The role of atmospheric CO₂ in late Miocene environmental change: a multi-proxy study

Abstract
The Late Miocene saw dramatic environmental change and ecosystem revolution. Sea surface temperatures dropped by 5-10°C from 10 to 6 Ma; grasses adapted to arid, low-CO₂ conditions expanded across the tropics and subtropics. Both are potential responses to declining CO₂. However, CO₂ estimates for this time period are limited, and most records suggest little to no change through this transition. Are estimates of CO₂ incorrect and plagued by poor assumptions, or do we not understand the coupling of CO₂ and climate? Here I propose to address this question with new state-of-the-art records from two marine paleo-CO₂ proxies. I will assess the history of atmospheric CO₂ across the Late Miocene through the first multi-proxy, multi-site study.

Biography

Born in Rhode Island and raised in Vermont, I developed an appreciation for the environment at an early age. Between my junior and senior undergraduate years, I carried out a summer research project at the Lamont-Doherty Earth Observatory and gained a passion for  geochemistry and paleoclimate. My dissertation research focuses on reconstructing atmospheric CO2 concentrations over the last ~15 million years using the stable carbon isotope ratios of long-chain alkenones and the mineral remains of coccolithophorid algae. With the Schlanger Fellowship, I will expand on my thesis research by estimating surface ocean pH and atmospheric CO2 using boron isotope ratios of planktic foraminifera from the same sediment samples in which I have alkenone-based CO2 estimates, providing a direct inter-proxy comparison.

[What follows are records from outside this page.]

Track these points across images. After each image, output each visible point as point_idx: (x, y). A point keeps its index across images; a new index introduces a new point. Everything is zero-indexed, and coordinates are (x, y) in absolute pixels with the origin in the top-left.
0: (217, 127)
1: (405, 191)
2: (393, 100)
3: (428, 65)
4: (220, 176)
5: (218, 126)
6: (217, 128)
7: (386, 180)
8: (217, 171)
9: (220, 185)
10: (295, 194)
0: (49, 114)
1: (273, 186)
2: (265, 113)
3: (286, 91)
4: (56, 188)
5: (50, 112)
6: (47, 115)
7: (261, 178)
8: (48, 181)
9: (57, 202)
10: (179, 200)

Fault healing and shallow slow slip at the Hikurangi subduction margin: The impact of normal stress and loading- rate on friction

Abstract
Observations of a host of slip behaviors at subduction zones around the world, challenging the standard model of discontinuous seismic and aseismic slips, has generated much excitement in the geoscientific community. However, the mechanics of these phenomena is, as yet, poorly understood. The observation of repeating slow slip events at the northern Hikurangi margin suggests a mechanism by which the slipping fault patch is able to regain its strength, or ‘heal’ after a slip event. This is supported by numerical models constrained by geodetic measurements of fault relocking. However, this hypothesis has never been tested on sediments from a slow slip source region. Here, I propose to do so by conducting laboratory experiments on fault zone and subduction input samples acquired during expedition 375 to constrain the frictional regime of shallow slow slip at the northern Hikurangi margin.

Biography

I got my undergraduate degree in geoengineering from the National Institute of Technology Karnataka in India. It was during my masters in rock engineering, at the University of Arizona, that I started to grow a keen interest in geophysics and fault mechanics. At Arizona, I worked on better quantifying stability and failure mechanisms for underground constructions. Through this, I developed an interest in applying similar techniques to probe the frictional mechanisms responsible for earthquakes. Currently, as a graduate student working with Prof. Chris Marone at Penn State, I use a combination of friction experiments and ultrasonic acoustic measurement techniques to constrain the frictional behavior of faults at multiple scales. As part of this work, I hope to better understand the frictional regime of shallow slow earthquakes at the Hikurangi Subduction Margin. This will allow for a better understanding of the underlying mechanisms that govern the mode of failure of seismogenic faults. When I’m not making tiny earthquakes in the lab, I’m usually climbing or baking.